Exercice | Sélectionnez toutes les lignes des entrées qui contiennent le nom « name », en respectant les majuscules et les minuscules.

Données |

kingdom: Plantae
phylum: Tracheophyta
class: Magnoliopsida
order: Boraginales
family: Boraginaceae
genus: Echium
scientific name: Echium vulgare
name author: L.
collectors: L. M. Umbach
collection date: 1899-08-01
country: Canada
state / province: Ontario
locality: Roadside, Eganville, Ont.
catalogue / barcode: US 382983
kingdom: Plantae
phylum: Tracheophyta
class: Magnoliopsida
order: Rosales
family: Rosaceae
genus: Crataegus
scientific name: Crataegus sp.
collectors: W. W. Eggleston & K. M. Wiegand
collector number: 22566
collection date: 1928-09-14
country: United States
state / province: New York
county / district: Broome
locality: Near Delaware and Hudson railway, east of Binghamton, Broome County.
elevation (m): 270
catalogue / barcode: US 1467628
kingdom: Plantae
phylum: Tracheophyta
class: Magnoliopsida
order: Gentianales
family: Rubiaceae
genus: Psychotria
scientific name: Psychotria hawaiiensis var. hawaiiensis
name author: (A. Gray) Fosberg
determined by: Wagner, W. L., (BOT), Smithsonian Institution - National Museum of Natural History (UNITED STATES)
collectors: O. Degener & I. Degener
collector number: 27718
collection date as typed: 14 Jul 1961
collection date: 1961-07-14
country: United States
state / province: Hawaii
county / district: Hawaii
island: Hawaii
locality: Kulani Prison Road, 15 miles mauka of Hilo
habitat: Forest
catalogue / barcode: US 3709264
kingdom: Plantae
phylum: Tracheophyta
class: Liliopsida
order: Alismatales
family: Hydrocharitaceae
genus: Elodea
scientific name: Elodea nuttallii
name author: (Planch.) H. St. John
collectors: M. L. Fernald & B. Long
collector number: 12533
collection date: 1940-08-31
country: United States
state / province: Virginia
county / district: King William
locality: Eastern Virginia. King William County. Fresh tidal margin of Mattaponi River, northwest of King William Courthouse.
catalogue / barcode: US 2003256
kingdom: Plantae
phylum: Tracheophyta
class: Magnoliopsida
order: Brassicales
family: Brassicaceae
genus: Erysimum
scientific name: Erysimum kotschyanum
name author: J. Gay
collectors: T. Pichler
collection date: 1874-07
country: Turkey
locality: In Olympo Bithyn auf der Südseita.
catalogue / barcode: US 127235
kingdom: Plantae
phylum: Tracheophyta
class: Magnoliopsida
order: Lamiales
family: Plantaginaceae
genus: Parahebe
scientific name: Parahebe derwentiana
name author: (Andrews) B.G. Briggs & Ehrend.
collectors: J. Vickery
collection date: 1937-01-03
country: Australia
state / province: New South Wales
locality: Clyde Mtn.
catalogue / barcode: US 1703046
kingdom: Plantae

Corrigé |
scientific name: Echium vulgare
name author: L.
scientific name: Crataegus sp.
scientific name: Psychotria hawaiiensis var. hawaiiensis
name author: (A. Gray) Fosberg
scientific name: Elodea nuttallii
name author: (Planch.) H. St. John
scientific name: Erysimum kotschyanum
name author: J. Gay
scientific name: Parahebe derwentiana
name author: (Andrews) B.G. Briggs & Ehrend.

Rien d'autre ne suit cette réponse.